**Extract to read:**
+++
# Converting Exo-terra Lid's



## KJ Exotics (Jun 16, 2007)

Converting Exo-terra Lid's By KJ. 

Item's needed:
Exo-terra lid (make sure there is no frogs in the viv you took it from, common sense). 
H profile - 6mm 
Silicone 
Stainless steel mesh 
6mm glass cut to size
diamond drill bit (for misting nozzle hole or ask your glass company to add it).
Scissors
Razor blade (To trim any excess silicone).
Screwdriver
Pliers 

And whole lot of patience.

First place the lid this way up:









Using the screwdriver or slimier product, left up the end of the rubber holding the mesh in place:









Then using the pilers and screwdriver pull the rest off, this is the tricky part, some of the lids if comes off in one pieace others not snaps. It like melted down so takes some patience. E.g the one in pic below took me a few mins, another one took me 3 days as kept getting fed up of it. :lol: 









Can see in this pic where it has snapped off: 









After all rubber removed, take the screwdriver to one conner, and left the mesh up, using the pilers helps here. 









First part removed:









Do the same to remove the second half:









Once you have done this check in the gaps, as sometimes a thread of wire might get left behind:









Now the mesh is removed we are ready to start adding new parts:









First you want to get your H profile and cut it to size:









Also make sure the glass fit's flush inside of the lid, like so (this is different from gaz way of doing things):









Before you start to use silicone make sure you have aquarium safe silicone, and you use gloves: 

















This bit can then be silicone into place:









Optional part here (Coming soon).
+++
**Problem statement:**
Translate this sentence from the lid conversion guide into Spanish: "Before you start to use silicone make sure you have aquarium safe silicone, and you use gloves:" Rely solely on the lid conversion guide above.
+++
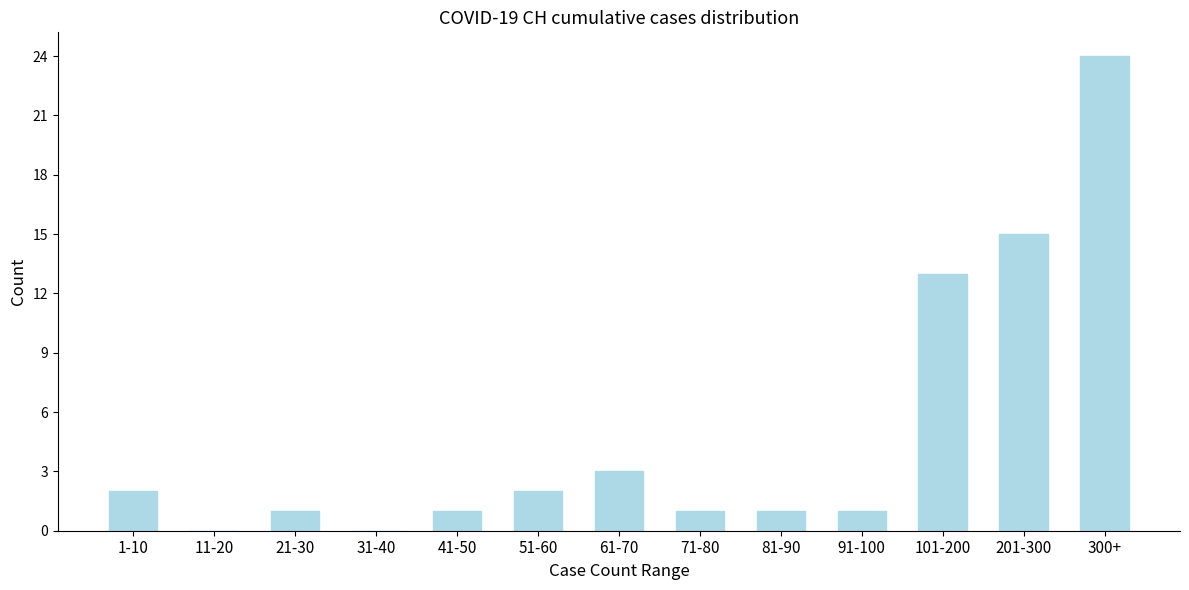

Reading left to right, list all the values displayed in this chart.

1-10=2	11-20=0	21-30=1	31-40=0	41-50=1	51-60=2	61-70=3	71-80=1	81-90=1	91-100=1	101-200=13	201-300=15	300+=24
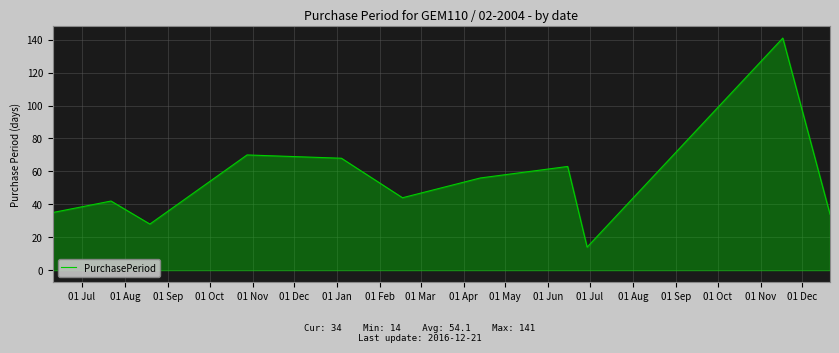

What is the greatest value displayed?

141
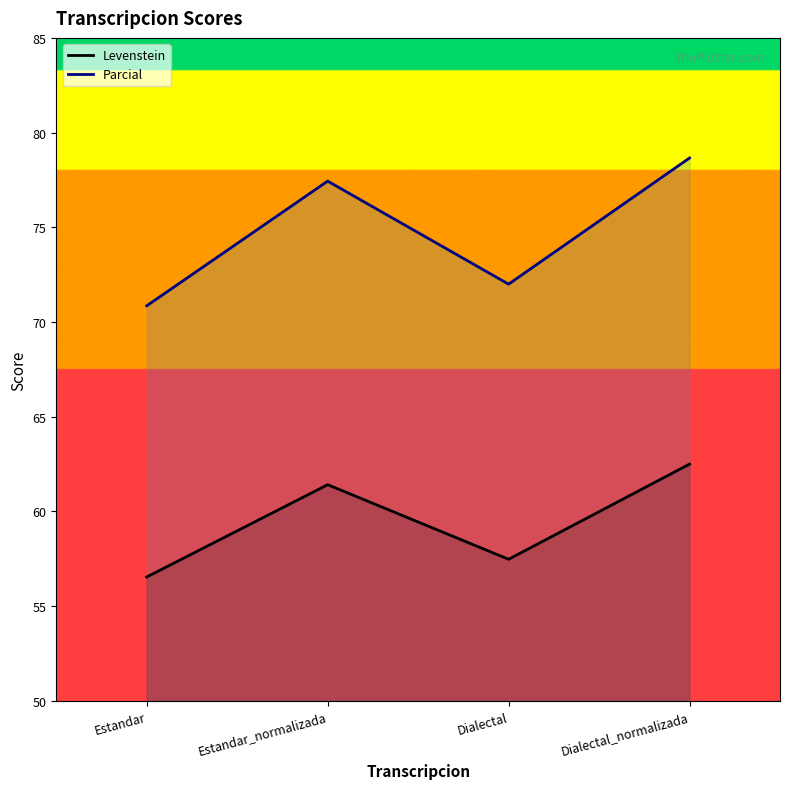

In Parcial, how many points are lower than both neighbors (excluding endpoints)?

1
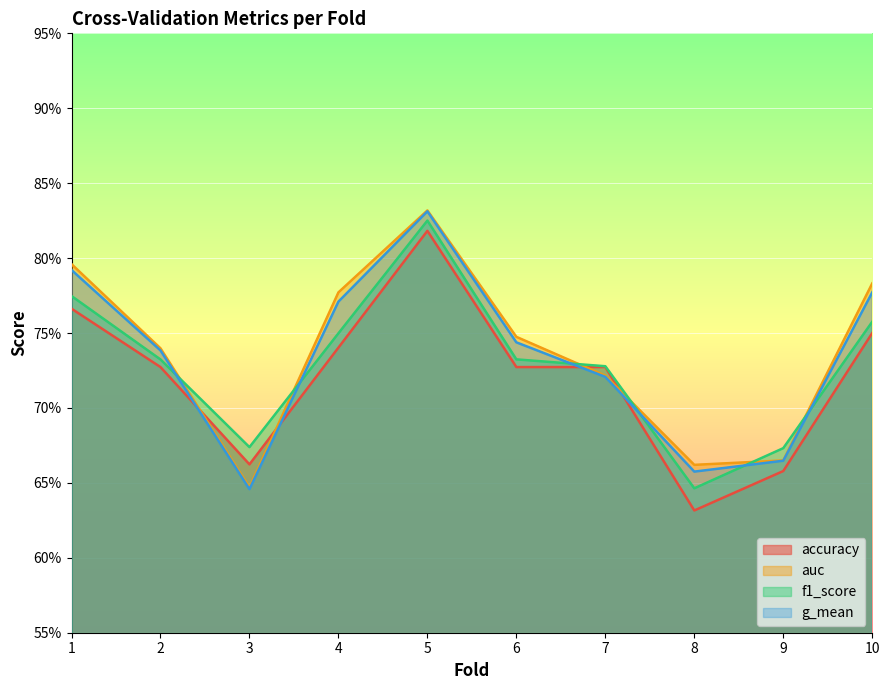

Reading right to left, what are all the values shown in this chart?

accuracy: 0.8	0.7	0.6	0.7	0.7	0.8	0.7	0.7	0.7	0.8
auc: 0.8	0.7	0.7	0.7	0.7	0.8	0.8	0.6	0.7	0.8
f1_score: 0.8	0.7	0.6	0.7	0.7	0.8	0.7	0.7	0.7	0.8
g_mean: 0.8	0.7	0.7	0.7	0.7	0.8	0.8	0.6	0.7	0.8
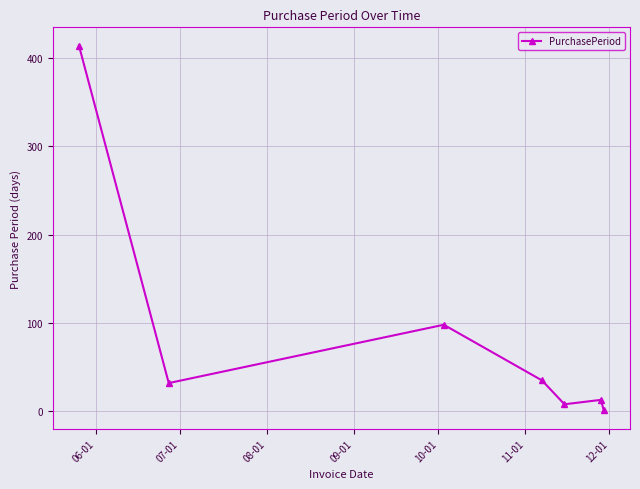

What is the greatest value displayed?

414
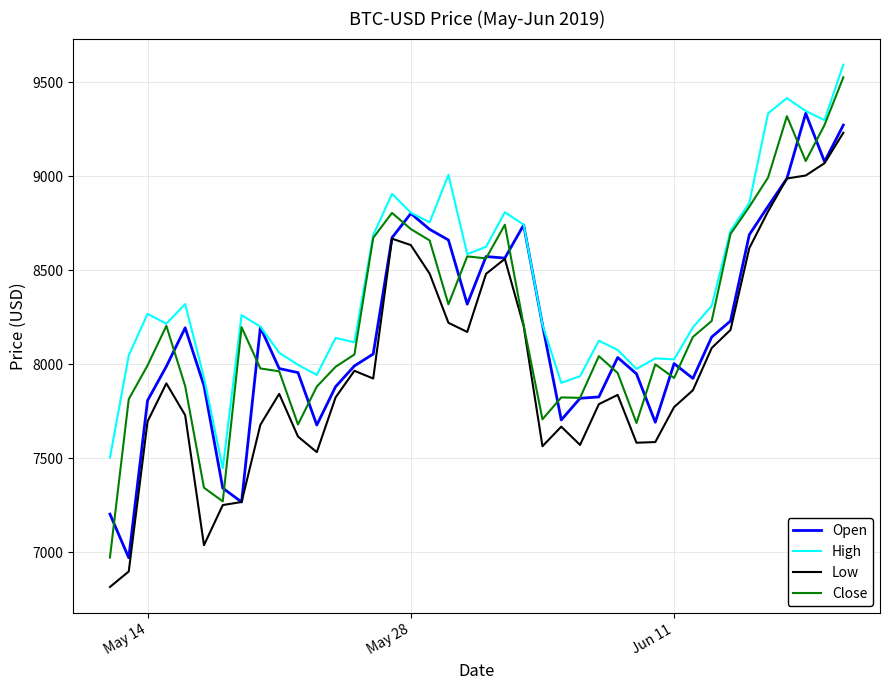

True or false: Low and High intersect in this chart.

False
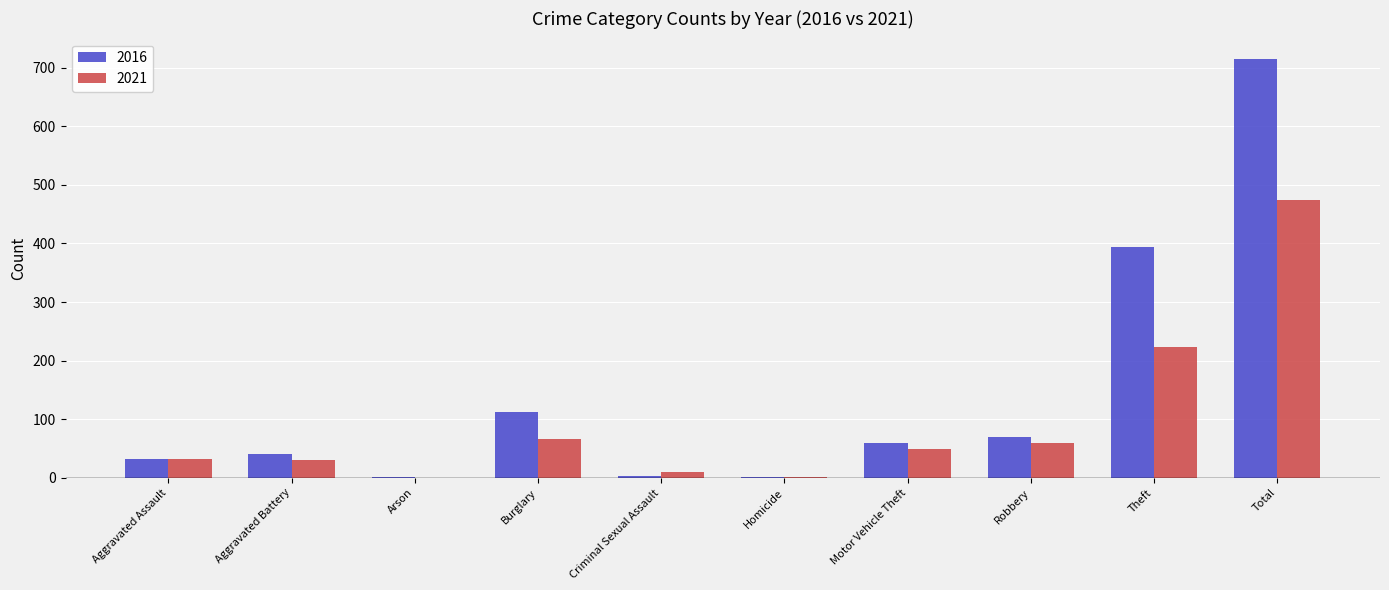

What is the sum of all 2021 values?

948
+++
**Task output:**
Antes de empezar a usar silicona, asegúrese de tener silicona apta para acuarios y de usar guantes: